Don't Bring Your God to a People Fight
Let's face it. Strong religious belief involves a kind of Stockholm syndrome. You have this all-powerful figure who you want to please because, if you do, you'll go to a paradise of figs and pussy or clouds and singing, whatever floats your boat, or, if you don't, you'll be punished with an eternity of some kind of Hell, depending on the flavor of your faith. But you, being brainwashed by years of mindless rituals and propaganda, don't just say, "That seems like a bullshit deal by from a manipulative motherfucker." No, you believe this with all your heart and, what's more, you love this all-powerful figure, this G/god, and you think that nothing happens without his (for the most part) say-so. You pray when you're told to pray. You pretend you're a cannibal. You avoid pork or beef products. Because you are thrilled to please your G/god, you'll condemn anyone who doesn't buy your faith flavor in a kind of "Fuck you, Pepsi lovers. Coke, bitches" way. You might even be so deluded that you think you need to kill people who like Pepsi. Or Jesus. Or leprechauns. Either way. And it's all because you think - no, you know - that your G/god is watching everything everyone does, thinking, "Will this get me pussy and figs or a lake of fire?" and deciding what you do based on keeping G/god smiling on you. That idea inspires you to action, for good, for bad, for stupid. And it inspires lots of people to say dumb shit.

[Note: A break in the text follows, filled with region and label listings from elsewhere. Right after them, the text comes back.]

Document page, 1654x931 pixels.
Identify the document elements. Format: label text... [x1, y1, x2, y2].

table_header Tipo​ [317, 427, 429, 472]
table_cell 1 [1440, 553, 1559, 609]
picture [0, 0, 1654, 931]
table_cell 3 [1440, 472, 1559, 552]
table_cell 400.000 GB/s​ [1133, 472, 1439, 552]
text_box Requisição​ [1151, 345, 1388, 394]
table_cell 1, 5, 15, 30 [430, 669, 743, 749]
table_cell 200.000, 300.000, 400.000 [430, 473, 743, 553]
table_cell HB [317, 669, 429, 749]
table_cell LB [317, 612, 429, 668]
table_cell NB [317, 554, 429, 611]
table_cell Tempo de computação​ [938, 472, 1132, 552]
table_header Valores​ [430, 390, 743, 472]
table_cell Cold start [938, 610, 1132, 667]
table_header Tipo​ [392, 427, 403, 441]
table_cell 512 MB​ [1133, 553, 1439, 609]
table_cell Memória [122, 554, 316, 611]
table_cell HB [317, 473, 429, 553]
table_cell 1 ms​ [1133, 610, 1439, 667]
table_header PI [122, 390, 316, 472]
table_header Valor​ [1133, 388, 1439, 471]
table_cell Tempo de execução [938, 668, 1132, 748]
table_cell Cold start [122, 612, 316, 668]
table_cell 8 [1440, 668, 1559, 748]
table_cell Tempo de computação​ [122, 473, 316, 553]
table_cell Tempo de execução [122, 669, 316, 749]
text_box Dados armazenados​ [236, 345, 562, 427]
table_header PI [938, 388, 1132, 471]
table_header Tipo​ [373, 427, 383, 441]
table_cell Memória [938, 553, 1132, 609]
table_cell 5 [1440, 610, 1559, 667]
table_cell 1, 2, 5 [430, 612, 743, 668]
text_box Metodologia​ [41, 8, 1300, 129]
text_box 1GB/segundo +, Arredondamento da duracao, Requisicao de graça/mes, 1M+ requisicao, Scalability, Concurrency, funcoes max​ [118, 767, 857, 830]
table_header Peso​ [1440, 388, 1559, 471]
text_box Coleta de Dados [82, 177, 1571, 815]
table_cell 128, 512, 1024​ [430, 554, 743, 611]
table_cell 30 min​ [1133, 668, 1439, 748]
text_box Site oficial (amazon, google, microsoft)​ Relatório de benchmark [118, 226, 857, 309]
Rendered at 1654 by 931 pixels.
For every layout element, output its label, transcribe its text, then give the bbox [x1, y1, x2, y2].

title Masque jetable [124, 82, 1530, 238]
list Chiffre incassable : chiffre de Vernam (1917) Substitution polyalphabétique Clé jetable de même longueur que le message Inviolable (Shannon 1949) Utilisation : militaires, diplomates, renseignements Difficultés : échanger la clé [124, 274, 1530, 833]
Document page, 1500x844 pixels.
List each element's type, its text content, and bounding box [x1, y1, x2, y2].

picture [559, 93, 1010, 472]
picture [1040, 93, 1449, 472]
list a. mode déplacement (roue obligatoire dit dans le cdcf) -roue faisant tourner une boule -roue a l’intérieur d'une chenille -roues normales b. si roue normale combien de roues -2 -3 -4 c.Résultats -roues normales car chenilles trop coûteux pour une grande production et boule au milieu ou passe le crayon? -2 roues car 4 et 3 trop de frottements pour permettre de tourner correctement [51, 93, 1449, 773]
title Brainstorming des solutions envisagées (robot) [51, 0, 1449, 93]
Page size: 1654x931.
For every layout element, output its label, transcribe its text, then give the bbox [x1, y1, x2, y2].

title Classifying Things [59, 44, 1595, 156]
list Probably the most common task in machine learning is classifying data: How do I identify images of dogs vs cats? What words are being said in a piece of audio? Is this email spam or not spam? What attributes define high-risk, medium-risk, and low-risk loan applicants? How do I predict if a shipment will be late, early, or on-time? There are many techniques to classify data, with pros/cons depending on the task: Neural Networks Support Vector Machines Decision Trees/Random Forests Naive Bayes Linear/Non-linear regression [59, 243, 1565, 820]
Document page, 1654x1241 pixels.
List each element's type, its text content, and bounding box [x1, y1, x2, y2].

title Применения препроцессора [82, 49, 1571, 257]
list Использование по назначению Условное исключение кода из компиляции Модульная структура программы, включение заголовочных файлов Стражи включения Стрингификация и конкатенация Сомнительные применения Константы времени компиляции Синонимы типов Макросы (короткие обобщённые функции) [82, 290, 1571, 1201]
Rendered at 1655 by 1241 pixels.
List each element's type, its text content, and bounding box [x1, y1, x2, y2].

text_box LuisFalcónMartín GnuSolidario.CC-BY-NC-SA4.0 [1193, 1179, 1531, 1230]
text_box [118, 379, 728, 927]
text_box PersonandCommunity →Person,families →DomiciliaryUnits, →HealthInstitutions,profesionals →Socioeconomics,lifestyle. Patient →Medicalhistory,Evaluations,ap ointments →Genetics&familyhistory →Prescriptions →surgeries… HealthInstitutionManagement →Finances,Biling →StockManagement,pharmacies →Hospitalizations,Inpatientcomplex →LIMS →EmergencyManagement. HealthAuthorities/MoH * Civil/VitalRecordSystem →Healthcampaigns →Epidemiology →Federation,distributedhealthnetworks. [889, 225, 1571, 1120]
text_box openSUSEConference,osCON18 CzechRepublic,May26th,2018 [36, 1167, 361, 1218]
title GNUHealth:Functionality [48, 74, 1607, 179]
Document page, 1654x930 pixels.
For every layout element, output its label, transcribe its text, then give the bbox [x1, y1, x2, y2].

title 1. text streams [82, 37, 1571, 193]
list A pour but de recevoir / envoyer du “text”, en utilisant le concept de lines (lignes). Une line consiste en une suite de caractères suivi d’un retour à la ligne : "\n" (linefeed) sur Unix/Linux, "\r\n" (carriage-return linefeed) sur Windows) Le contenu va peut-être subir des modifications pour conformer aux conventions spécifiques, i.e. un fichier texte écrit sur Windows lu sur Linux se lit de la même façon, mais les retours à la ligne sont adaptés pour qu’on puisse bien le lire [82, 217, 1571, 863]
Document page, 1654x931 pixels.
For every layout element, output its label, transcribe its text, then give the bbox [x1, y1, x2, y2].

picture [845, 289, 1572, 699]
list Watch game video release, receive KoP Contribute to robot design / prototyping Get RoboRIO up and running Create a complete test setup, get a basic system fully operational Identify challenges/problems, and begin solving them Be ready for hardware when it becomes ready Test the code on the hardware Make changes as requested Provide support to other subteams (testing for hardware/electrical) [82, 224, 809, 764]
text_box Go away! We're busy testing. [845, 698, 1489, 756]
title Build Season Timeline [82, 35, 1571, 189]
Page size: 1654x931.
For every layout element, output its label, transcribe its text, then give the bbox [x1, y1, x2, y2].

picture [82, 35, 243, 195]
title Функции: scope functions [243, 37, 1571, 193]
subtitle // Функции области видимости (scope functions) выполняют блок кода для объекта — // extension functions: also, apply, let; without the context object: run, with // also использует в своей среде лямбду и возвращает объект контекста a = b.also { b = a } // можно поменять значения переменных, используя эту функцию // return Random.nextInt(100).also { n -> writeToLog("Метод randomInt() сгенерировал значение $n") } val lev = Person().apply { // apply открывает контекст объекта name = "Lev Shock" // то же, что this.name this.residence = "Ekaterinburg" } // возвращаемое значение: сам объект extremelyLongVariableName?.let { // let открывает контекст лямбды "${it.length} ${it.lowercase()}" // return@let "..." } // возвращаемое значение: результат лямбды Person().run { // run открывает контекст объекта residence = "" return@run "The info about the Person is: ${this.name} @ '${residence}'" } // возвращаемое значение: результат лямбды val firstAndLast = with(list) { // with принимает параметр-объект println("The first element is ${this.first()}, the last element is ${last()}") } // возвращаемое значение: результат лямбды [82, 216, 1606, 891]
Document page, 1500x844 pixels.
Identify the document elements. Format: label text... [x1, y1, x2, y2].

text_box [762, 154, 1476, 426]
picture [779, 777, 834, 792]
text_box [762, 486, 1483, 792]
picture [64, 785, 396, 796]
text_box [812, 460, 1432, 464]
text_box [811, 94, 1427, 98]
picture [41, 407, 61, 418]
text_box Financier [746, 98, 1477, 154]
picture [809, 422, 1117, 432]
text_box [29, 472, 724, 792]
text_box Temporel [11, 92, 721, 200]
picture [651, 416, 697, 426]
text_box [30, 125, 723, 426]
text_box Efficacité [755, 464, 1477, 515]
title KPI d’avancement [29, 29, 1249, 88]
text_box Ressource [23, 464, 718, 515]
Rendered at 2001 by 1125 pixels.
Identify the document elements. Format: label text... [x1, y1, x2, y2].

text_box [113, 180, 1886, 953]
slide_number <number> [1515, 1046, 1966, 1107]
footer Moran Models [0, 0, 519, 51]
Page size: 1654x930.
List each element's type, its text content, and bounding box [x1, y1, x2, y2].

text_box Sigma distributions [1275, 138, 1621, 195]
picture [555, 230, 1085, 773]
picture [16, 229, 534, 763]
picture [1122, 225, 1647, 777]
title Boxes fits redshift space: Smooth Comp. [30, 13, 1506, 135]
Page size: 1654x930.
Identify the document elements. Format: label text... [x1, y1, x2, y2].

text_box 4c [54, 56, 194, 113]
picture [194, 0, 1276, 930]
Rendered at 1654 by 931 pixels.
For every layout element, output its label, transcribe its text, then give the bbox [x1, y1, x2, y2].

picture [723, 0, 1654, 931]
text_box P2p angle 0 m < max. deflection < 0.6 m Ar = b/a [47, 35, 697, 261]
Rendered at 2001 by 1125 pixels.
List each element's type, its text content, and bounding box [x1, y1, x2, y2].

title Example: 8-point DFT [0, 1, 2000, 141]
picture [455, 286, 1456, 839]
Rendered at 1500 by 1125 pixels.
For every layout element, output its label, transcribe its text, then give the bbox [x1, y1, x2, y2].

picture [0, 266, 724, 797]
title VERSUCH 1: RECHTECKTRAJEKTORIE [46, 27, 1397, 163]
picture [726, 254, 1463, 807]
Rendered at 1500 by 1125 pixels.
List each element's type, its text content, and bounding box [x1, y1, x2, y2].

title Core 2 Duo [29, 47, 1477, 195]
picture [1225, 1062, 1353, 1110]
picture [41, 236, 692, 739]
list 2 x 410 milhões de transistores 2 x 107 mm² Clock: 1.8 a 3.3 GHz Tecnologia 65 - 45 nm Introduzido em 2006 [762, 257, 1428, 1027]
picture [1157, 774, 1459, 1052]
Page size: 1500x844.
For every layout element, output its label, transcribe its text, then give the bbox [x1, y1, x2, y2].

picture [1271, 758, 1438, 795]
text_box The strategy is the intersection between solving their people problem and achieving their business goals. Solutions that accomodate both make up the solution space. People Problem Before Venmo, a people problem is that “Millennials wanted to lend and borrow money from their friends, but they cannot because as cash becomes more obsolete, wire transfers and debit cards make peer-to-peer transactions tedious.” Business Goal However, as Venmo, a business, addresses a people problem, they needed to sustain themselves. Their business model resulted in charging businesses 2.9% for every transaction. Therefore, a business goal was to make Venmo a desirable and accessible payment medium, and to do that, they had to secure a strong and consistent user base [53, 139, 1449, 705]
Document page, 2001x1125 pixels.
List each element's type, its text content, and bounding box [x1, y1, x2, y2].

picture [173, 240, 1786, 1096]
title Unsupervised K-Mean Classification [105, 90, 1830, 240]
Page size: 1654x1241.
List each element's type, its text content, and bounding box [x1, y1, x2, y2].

Someone who didn't do that was Thomas Dunn, a Leesburg, Virginia, town council member. He was reacting to Phillip Thompson, the head of the local NAACP saying that "if the government hadn’t intervened, I would still be a slave in the field picking cotton" during a discussion of hiring practices at a meeting.
Dunn was outraged, as one is when a black person dares to acknowledge that there was a past. He let everyone know it. "Shame on you, Mr. Thompson, for throwing slavery into this discussion," Dunn said. "There are people who feel that . . . government is supposed to be the answer to everything, and Mr. Thompson, I don’t believe that government freed our slaves we had in this country. That was an evil that this country had. It was the hand of God touching the hearts of man that freed those slaves."
So, just to follow the "logic," such that it is, Dunn is saying that his G/god knew that slavery was wrong and "evil." Then what the fuck took him hundreds, if not thousands of years to touch some motherfucking hearts or maybe smiting a bitch or two to end slavery? If he could have done it but just didn't, your god is a big dick. And if this god of yours is all-fuckin'-powerful, why is there still slavery going on? Don't answer with not-knowing-the-ways-of-God bullshit when you just said you quite specifically knew the ways of your god.
Dunn tried to explain his comments with "I feel much of our government has been ordained and established by men under the influence of God." The Rude Pundit has read history books. He's pretty sure that much of our government was ordained and established by men under the influence of liquor, which, hell, why not, you can say God created.
It's a nonsensical thing that religious right-wingers of all stripes do, bringing G/god into an argument that G/god has no place in, If your G/god were real, he'd probably think, "The fuck I got to do with that? I made your fuckin' planet. Deal with it." Instead, we get, for example, Rep. Paul Ryan, who said in 2012, "Our rights come from nature and God, not government." How did they come from God? Or does he mean the Bible? Conservatives say this shit and don't think about the implications.
Whether it's your G/god says to blow yourself up on a bus or your G/god thinks gays getting married is icky, what you're really saying is that your almighty being is either too lazy or too weak to do shit himself. Or he's an asshole who does things on his own time. And you better shut the fuck up and smile because here's some figs or here's a red-hot anus-poker.
Which do you want?
My question would be, hey, what about all those references and rules about slavery in the Bible? Wasn't that inspired by God? If God was opposed to slavery, why does it permeate the Bible?